The listing is to be printed word for word, pictures omitted.

── RAW DATA

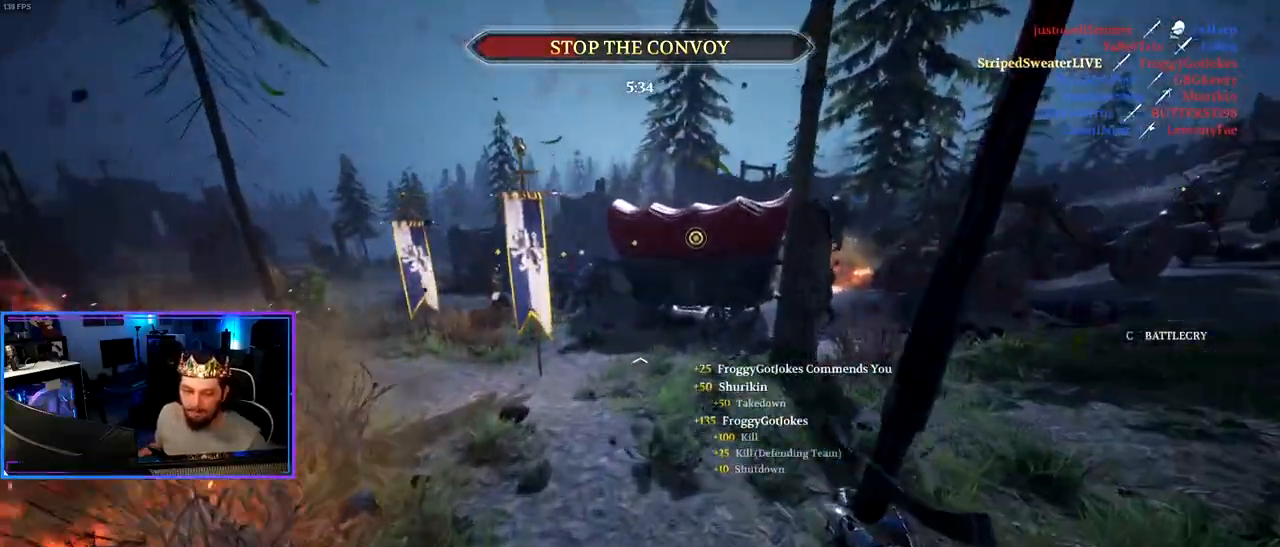
{"keys": ["d", "shift", "w"], "mouse": [], "mouse_move": "left", "events": [[300, "a", "down"], [400, "a", "up"], [400, "d", "down"]]}
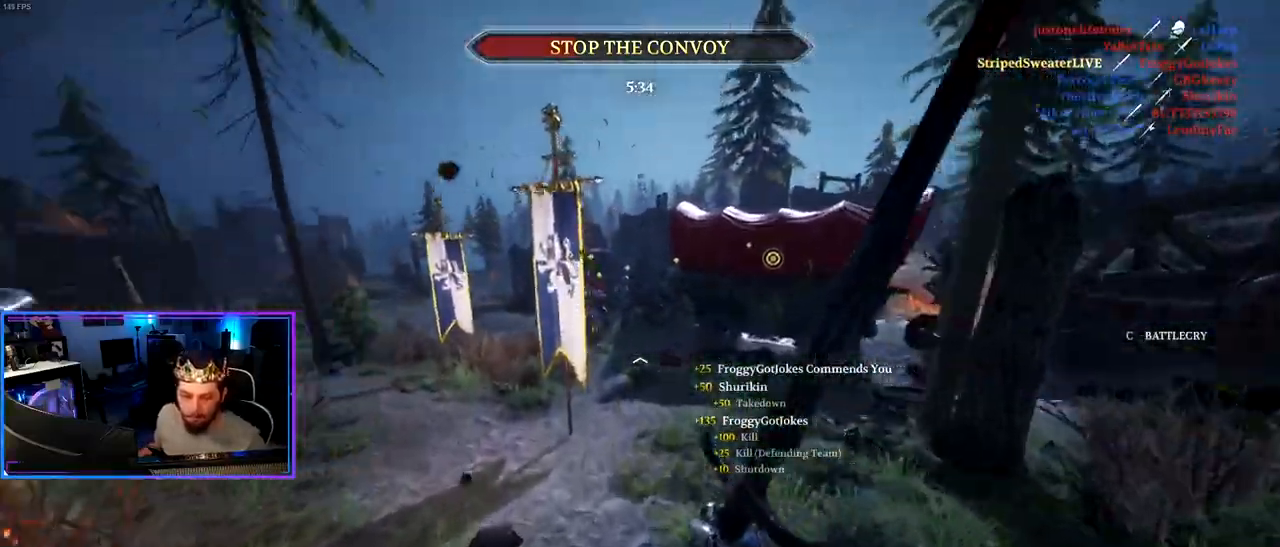
{"keys": ["a", "shift", "w"], "mouse": [], "mouse_move": "left", "events": [[217, "d", "up"], [367, "a", "down"]]}
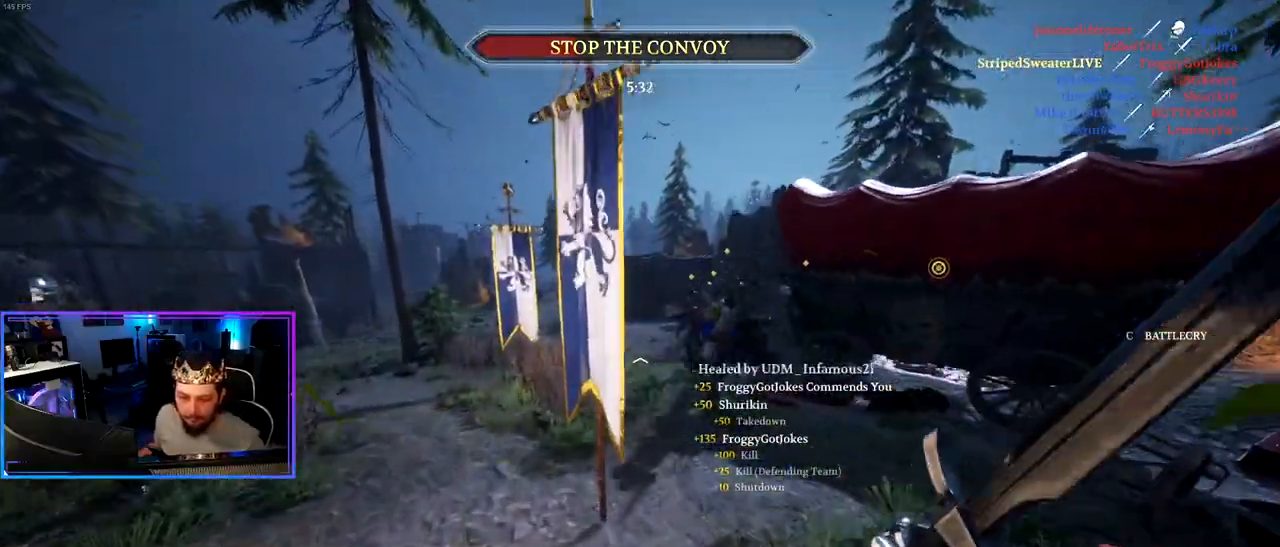
{"keys": ["a", "shift", "w"], "mouse": [], "mouse_move": "right", "events": []}
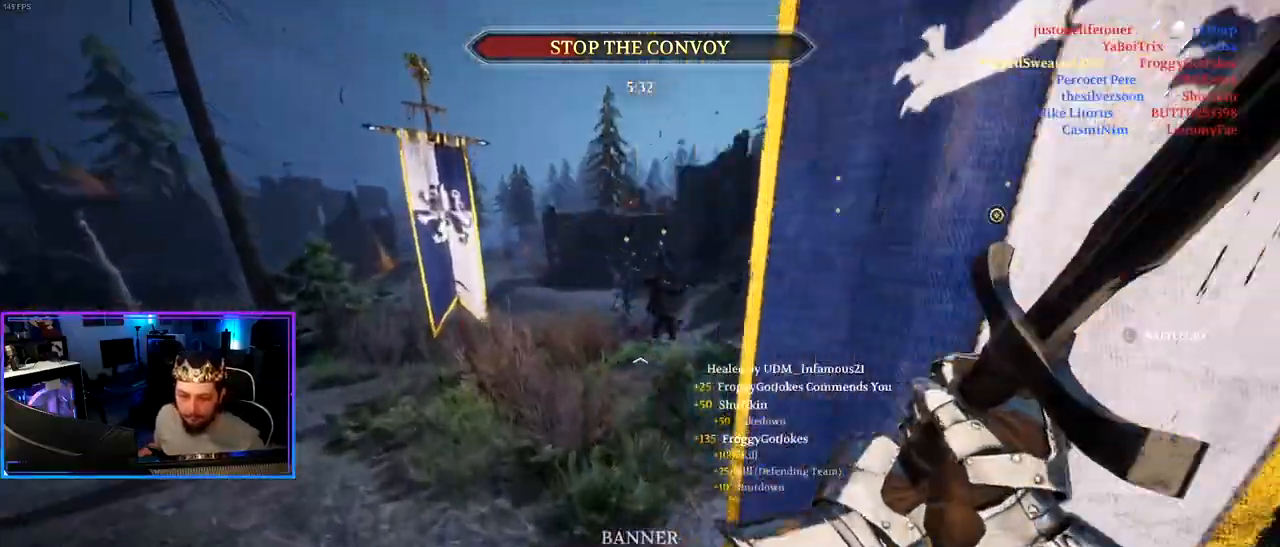
{"keys": ["a", "shift", "w"], "mouse": [], "mouse_move": "right", "events": [[67, "space", "down"], [150, "space", "up"]]}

────

■ **EXERCISE RESULT**
{"keys": ["d", "shift", "w"], "mouse": [], "mouse_move": "left", "events": [[300, "a", "down"], [400, "a", "up"], [400, "d", "down"]]}
{"keys": ["a", "shift", "w"], "mouse": [], "mouse_move": "left", "events": [[217, "d", "up"], [367, "a", "down"]]}
{"keys": ["a", "shift", "w"], "mouse": [], "mouse_move": "right", "events": []}
{"keys": ["a", "shift", "w"], "mouse": [], "mouse_move": "right", "events": [[67, "space", "down"], [150, "space", "up"]]}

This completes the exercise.